Switching to high deductible health plans (HDHPs) is one of the most popular ways to control the cost of benefits and healthcare these days. It is widely used by employers as it can reduce the cost of medical premiums while pushing up deductibles. However, it takes time and effort to introduce and explain this to multiple employees, since out-of-pocket expenses and traditional health plans flow very differently. 

In the absence of an explanation, some employees may elect an HDHP to save on premiums while there is another plan that is perhaps more appropriate for their particular situation. Plus, HDHPs are not for everyone, as employees with chronic conditions or extensive health histories, for example, may not be satisfied with this plan because it may cost them more in the long run. That’s why it’s important to fully explain the plan when introducing it so that your employees can have an informed view. 

Group Health Insurance

Group health insurance is one of the fastest-growing choices to cut costs for employers, as it offers many benefits that are superior to other options. When your company purchases a health care insurance plan, you agree to pay a monthly fee called a premium to the provider. In exchange, the insurance company shares a portion of your employee’s medical costs as they need them. The experts at this site explain that group health insurance offers a cheaper premium for employees as it often has lower rates than individual health insurance plans. The reason for the cheaper cost is because it spreads the risk for insurance companies over the group members, which makes them confident that they won’t have to pay out a lot of money for medical bills, thus the lower premiums. Group insurance also lowers your cost as an employer significantly, since it is often 100% tax-free. Plus, having an attractive insurance plan can also help you to attract more talent as healthcare cost is a primary concern of many employees. 

Pharmacy Plan Design

Pharmacy benefit costs are one of the very growing parts of healthcare expenditures, and this trend looks set to continue. However, it’s possible for brokers and pharmacy benefit managers (PBMs) to work together to bring down the costs by adjusting formulas, which are the categorization included in the insurance plans. This act also brings down long term employee benefits because they can achieve better treatment outcomes with the appropriate medications. Employee benefit costs can also be cut through diligent claims processing, rebate reimbursements, policy adjustments, clinical programs, and drug utilization review, which can save both money and lives. It is important to notify employees about any formulary changes in advance, as it can affect people’s medication regimens. 

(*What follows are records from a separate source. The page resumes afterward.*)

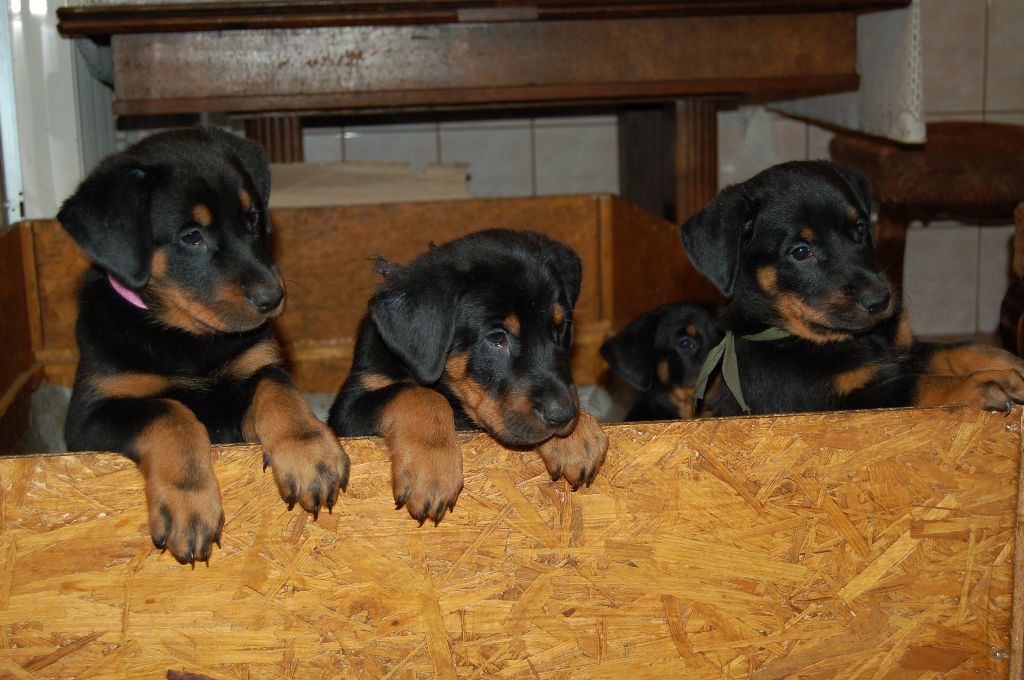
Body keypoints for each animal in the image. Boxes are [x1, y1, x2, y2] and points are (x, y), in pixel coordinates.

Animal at [58, 127, 350, 565]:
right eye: (191, 237)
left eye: (252, 218)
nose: (273, 297)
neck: (187, 338)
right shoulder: (90, 416)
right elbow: (170, 412)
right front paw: (189, 503)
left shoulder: (254, 367)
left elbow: (277, 387)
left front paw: (309, 450)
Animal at [327, 229, 608, 525]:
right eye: (497, 337)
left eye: (561, 327)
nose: (562, 415)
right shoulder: (348, 410)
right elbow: (421, 394)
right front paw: (432, 469)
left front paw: (580, 436)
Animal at [680, 160, 1024, 417]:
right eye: (801, 251)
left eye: (860, 228)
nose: (881, 300)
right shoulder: (831, 403)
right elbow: (920, 385)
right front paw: (980, 385)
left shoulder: (903, 350)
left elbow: (958, 348)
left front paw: (1011, 364)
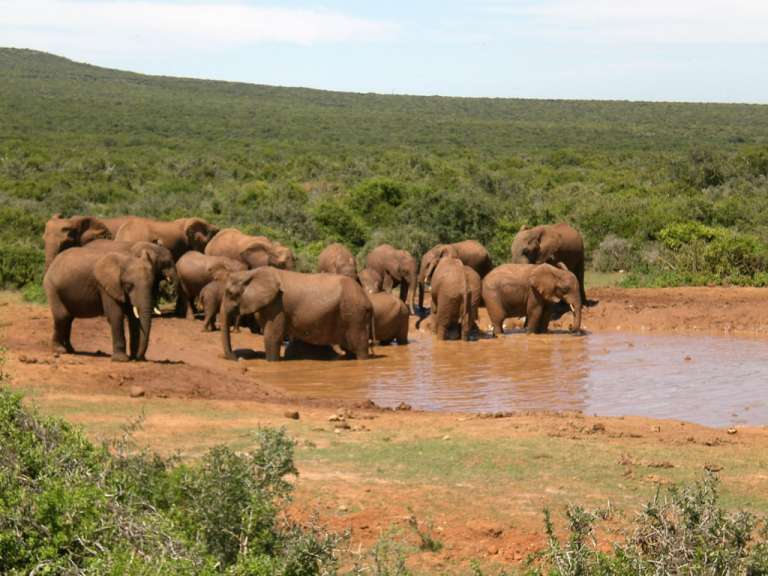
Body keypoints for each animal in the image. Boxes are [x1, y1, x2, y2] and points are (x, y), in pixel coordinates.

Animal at [220, 267, 373, 362]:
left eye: (230, 293)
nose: (236, 358)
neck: (250, 273)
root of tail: (367, 299)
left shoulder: (277, 305)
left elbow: (272, 336)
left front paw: (271, 362)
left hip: (355, 314)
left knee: (359, 346)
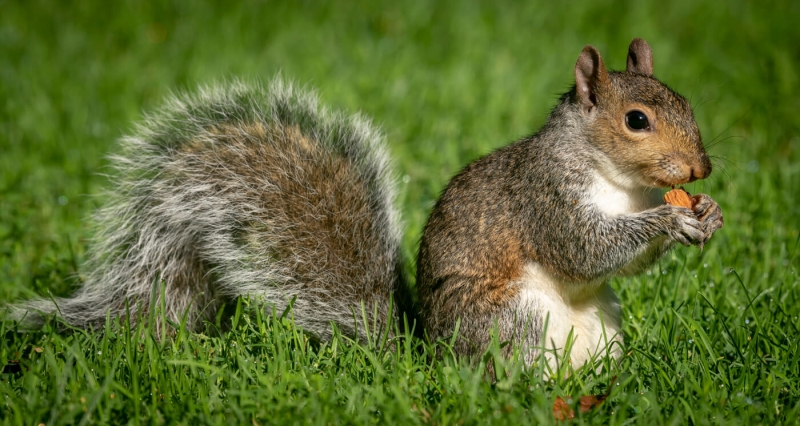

Switching Medical Carriers

Employers often “shop their plan” every year through a bidding process to find the most attractive insurance package for their employees. However, you can encourage competition to strive for the best price by bidding out insurance plans on a semi-regular basis – or when your provider offers an unreasonable renewal plan. However, it’s important to remember that putting plans out to bid too often can cause considerable drawbacks, such as negating potential future value the employer could have realized. Additionally, you can also manage “rate creep” by negotiating multi-year contracts as well as attaining some extra benefits from your carrier. 

During any given year, there may be changes in your personnel, and some may have medical emergencies while others may recover from the previous costly medical experience. Whatever the case, getting an optimal healthcare plan can help benefit your organization in maximizing earnings, saving money, and maintaining competitive benefits to attract talents. It’s important to keep in mind that the effort to cut employee benefits can be problematic if you ignore other hidden costs in the process. However, it pays to keep insurance companies on their toes, compare multiple healthcare plans, and make changes to benefit your business with careful research.